Excerpt
· · ·
Recall that we mentioned near the beginning of this section that each of the component functions must have continuous first partial derivatives, which means that $g_{u}, g_{v}, h_{u},$ and $h_{v}$ exist and are also continuous. A transformation that has this property is called a $C^{1}$ transformation (here $C$ denotes continuous). Let $T (u, v) = (g (u, v), h (u, v)),$ where $x = g (u, v)$ and $y = h (u, v),$ be a one-to-one $C^{1}$ transformation. We want to see how it transforms a small rectangular region $S,$ $Δ u$ units by $Δ v$ units, in the $u v -plane$ (see the following figure).

On the left-hand side of this figure, there is a region S with lower right corner point (u sub 0, v sub 0), height Delta v, and length Delta u given in the Cartesian u v-plane. Then there is an arrow from this graph to the right-hand side of the figure marked with T. On the right-hand side of this figure there is a region R with point (x sub 0, y sub 0) given in the Cartesian x y-plane with sides r(u, v sub 0) along the bottom and r(u sub 0, v) along the left.
· · ·
Data provided
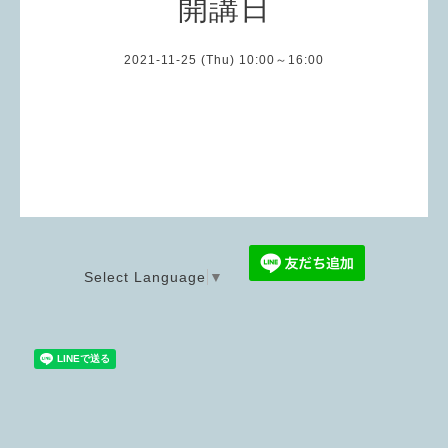
開講日
2021-11-25 (Thu) 10:00～16:00
Select Language
▼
· · ·
Exercise
Reproduce the excerpt on transformations verbatim, starting at "Recall that we" and ending at "the following figure).". The data are separate material and are not part of the excerpt on transformations.

Answer space
Recall that we mentioned near the beginning of this section that each of the component functions must have continuous first partial derivatives, which means that $g_{u}, g_{v}, h_{u},$ and $h_{v}$ exist and are also continuous. A transformation that has this property is called a $C^{1}$ transformation (here $C$ denotes continuous). Let $T (u, v) = (g (u, v), h (u, v)),$ where $x = g (u, v)$ and $y = h (u, v),$ be a one-to-one $C^{1}$ transformation. We want to see how it transforms a small rectangular region $S,$ $Δ u$ units by $Δ v$ units, in the $u v -plane$ (see the following figure).